◆ **Work instructions**
Set down the records that follow in full and without changes.

◆ **Raw data**
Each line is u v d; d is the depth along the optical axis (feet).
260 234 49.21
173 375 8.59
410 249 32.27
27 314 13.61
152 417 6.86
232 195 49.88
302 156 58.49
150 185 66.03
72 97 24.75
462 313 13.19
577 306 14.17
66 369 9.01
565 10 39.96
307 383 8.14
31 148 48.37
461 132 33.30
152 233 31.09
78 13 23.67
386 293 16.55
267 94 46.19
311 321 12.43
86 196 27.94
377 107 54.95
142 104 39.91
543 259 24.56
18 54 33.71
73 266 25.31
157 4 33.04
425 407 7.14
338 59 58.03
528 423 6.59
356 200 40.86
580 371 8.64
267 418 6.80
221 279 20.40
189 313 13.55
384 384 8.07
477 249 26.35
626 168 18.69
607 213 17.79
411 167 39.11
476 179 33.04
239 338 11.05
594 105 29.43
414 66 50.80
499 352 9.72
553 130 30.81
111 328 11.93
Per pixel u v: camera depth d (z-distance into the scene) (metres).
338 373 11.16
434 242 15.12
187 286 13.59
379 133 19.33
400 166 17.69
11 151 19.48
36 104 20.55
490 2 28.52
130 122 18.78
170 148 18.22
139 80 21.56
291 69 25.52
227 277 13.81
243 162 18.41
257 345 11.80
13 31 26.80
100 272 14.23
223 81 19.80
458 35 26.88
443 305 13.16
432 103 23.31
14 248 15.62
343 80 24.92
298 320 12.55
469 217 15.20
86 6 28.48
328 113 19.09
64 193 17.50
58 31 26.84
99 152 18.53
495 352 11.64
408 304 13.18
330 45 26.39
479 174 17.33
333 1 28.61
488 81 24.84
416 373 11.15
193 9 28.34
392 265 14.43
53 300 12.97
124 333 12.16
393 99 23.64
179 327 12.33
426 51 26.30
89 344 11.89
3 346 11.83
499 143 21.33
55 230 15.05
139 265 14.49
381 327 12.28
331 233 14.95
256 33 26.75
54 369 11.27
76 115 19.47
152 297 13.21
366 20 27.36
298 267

◆ **Solution**
Each line is u v d; d is the depth along the optical axis (feet).
260 234 49.21
173 375 8.59
410 249 32.27
27 314 13.61
152 417 6.86
232 195 49.88
302 156 58.49
150 185 66.03
72 97 24.75
462 313 13.19
577 306 14.17
66 369 9.01
565 10 39.96
307 383 8.14
31 148 48.37
461 132 33.30
152 233 31.09
78 13 23.67
386 293 16.55
267 94 46.19
311 321 12.43
86 196 27.94
377 107 54.95
142 104 39.91
543 259 24.56
18 54 33.71
73 266 25.31
157 4 33.04
425 407 7.14
338 59 58.03
528 423 6.59
356 200 40.86
580 371 8.64
267 418 6.80
221 279 20.40
189 313 13.55
384 384 8.07
477 249 26.35
626 168 18.69
607 213 17.79
411 167 39.11
476 179 33.04
239 338 11.05
594 105 29.43
414 66 50.80
499 352 9.72
553 130 30.81
111 328 11.93
Per pixel u v: camera depth d (z-distance into the scene) (metres).
338 373 11.16
434 242 15.12
187 286 13.59
379 133 19.33
400 166 17.69
11 151 19.48
36 104 20.55
490 2 28.52
130 122 18.78
170 148 18.22
139 80 21.56
291 69 25.52
227 277 13.81
243 162 18.41
257 345 11.80
13 31 26.80
100 272 14.23
223 81 19.80
458 35 26.88
443 305 13.16
432 103 23.31
14 248 15.62
343 80 24.92
298 320 12.55
469 217 15.20
86 6 28.48
328 113 19.09
64 193 17.50
58 31 26.84
99 152 18.53
495 352 11.64
408 304 13.18
330 45 26.39
479 174 17.33
333 1 28.61
488 81 24.84
416 373 11.15
193 9 28.34
392 265 14.43
53 300 12.97
124 333 12.16
393 99 23.64
179 327 12.33
426 51 26.30
89 344 11.89
3 346 11.83
499 143 21.33
55 230 15.05
139 265 14.49
381 327 12.28
331 233 14.95
256 33 26.75
54 369 11.27
76 115 19.47
152 297 13.21
366 20 27.36
298 267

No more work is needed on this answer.